* **Problem statement**: Your answer should be the lines below from the one with "Active air samplers" to the one with "Disruption of biofilm", both included, given again exactly and with nothing added.

Saved entries:
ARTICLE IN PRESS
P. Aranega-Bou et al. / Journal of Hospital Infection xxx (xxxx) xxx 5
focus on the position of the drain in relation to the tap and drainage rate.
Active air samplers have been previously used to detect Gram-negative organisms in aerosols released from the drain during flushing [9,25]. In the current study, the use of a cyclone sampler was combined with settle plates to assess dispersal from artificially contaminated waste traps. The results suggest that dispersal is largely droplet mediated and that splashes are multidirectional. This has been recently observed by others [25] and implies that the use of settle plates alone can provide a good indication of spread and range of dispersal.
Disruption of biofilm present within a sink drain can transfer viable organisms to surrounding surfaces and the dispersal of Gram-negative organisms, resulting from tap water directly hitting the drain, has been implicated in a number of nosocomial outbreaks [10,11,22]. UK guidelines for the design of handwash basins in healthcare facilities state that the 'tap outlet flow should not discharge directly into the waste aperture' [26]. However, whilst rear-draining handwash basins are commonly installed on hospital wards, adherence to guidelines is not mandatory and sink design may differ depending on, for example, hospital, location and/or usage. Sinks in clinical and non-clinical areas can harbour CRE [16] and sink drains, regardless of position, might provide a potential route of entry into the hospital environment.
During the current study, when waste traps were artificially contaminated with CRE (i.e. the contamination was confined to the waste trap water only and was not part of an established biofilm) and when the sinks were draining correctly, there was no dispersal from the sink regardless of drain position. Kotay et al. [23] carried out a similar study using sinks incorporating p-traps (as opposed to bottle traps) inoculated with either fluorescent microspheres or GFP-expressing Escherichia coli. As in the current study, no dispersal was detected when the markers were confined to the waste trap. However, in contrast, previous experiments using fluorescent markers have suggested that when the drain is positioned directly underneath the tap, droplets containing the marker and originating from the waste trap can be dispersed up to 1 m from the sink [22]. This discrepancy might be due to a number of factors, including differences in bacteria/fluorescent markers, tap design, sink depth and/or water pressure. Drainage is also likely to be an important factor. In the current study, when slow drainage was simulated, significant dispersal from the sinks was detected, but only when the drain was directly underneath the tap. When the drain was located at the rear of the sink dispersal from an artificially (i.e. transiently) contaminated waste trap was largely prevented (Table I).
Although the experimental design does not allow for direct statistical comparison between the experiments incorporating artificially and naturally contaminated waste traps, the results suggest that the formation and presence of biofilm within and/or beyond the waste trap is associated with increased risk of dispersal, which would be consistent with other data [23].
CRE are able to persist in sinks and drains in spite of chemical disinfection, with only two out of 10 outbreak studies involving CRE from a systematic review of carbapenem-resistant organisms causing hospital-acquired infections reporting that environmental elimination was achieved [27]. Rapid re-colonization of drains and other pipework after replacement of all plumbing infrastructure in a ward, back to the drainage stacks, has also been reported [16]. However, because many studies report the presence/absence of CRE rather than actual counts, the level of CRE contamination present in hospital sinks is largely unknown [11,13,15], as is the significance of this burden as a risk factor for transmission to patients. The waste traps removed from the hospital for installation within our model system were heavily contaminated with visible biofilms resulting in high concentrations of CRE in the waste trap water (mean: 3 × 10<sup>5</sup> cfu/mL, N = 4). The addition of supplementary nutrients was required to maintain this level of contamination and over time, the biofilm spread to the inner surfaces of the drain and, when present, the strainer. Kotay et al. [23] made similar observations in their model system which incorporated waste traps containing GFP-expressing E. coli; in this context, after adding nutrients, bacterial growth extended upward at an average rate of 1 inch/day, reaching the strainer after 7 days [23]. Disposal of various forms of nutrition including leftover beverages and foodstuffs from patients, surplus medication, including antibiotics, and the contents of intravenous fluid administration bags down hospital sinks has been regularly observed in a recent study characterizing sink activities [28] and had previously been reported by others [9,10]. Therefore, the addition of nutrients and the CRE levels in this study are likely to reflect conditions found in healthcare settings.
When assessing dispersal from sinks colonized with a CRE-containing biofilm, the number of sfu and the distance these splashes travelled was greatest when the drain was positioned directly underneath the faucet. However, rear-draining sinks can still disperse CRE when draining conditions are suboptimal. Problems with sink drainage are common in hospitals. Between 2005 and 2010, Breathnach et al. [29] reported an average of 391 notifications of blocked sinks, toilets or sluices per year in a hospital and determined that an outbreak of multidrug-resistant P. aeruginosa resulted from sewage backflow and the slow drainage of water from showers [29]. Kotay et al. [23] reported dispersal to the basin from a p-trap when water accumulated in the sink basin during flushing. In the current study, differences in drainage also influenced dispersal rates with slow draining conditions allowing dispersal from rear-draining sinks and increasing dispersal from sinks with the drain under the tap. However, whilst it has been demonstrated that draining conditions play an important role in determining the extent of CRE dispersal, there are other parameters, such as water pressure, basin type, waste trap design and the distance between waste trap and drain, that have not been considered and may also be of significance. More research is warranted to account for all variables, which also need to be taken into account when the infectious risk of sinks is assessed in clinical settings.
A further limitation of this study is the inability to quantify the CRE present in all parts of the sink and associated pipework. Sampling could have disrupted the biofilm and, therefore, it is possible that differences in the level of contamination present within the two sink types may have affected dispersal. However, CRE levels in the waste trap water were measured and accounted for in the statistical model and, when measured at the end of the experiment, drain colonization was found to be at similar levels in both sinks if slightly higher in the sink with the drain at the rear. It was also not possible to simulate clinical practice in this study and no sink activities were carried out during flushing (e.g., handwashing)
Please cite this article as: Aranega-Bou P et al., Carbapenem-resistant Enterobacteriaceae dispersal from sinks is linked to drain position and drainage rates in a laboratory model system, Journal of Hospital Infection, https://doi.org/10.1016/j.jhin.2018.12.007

* **Answer to the exercise**:
Active air samplers have been previously used to detect Gram-negative organisms in aerosols released from the drain during flushing [9,25]. In the current study, the use of a cyclone sampler was combined with settle plates to assess dispersal from artificially contaminated waste traps. The results suggest that dispersal is largely droplet mediated and that splashes are multidirectional. This has been recently observed by others [25] and implies that the use of settle plates alone can provide a good indication of spread and range of dispersal.
Disruption of biofilm present within a sink drain can transfer viable organisms to surrounding surfaces and the dispersal of Gram-negative organisms, resulting from tap water directly hitting the drain, has been implicated in a number of nosocomial outbreaks [10,11,22]. UK guidelines for the design of handwash basins in healthcare facilities state that the 'tap outlet flow should not discharge directly into the waste aperture' [26]. However, whilst rear-draining handwash basins are commonly installed on hospital wards, adherence to guidelines is not mandatory and sink design may differ depending on, for example, hospital, location and/or usage. Sinks in clinical and non-clinical areas can harbour CRE [16] and sink drains, regardless of position, might provide a potential route of entry into the hospital environment.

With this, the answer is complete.